Kakkonen, Gordana Galić, and Ana Penjak. “The Nature of Gender: Are Juliet, Desdemona and Cordelia to Their Fathers as Nature Is to Culture?” Critical Survey, vol. 27, no. 1, 2015, pp. 18–35., www.jstor.org/stable/24712420. Accessed 26 June 2021. 

Using Sherry B. Ortner’s tenets of ecofeminism and Edgar C. Knowlton’s analyses of Shakespeare’s various understandings of “nature,” the Kakkonen and Penjak argue the understanding of nature is socially constructed, creating a hierarchical order in both political and cultural spheres within the patriarchal systems that Shakespeare’s plays, and thus his characters, exist within.
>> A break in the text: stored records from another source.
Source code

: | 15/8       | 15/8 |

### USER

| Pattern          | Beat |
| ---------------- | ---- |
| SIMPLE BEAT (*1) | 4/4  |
Connecting the patriarchal roles of women within the context of family (ie. being a daughter, a wife, and a mother) to the construction of nature being closer to women than men, the authors apply Ortner’s understanding of the procreative functions of the female body: “1) a woman's body creates new life; while a man's doesn't, thus enabling him to get involved in cultural issues; 2) because of their reproductive ability, women are placed on a lower social scale than men; 3) being defined by the body functions and traditionally imposed social roles, women are seen as being closer to nature” (Kakkonen & Penjak 28). This process of othering, justifying the placement of women in lower levels of social and cultural contexts, domination of daughters, and in turn wives and mothers, occur throughout the plays, but each of the daughters broke the societal expectations of their fathers. In defining themselves by breaking away from their fathers’ repressive wills, the women are destroyed, as if the tragedy is their free will, indicating a patriarchal system that must be broken by the men who constructed it (Kakkonen & Penjak 31).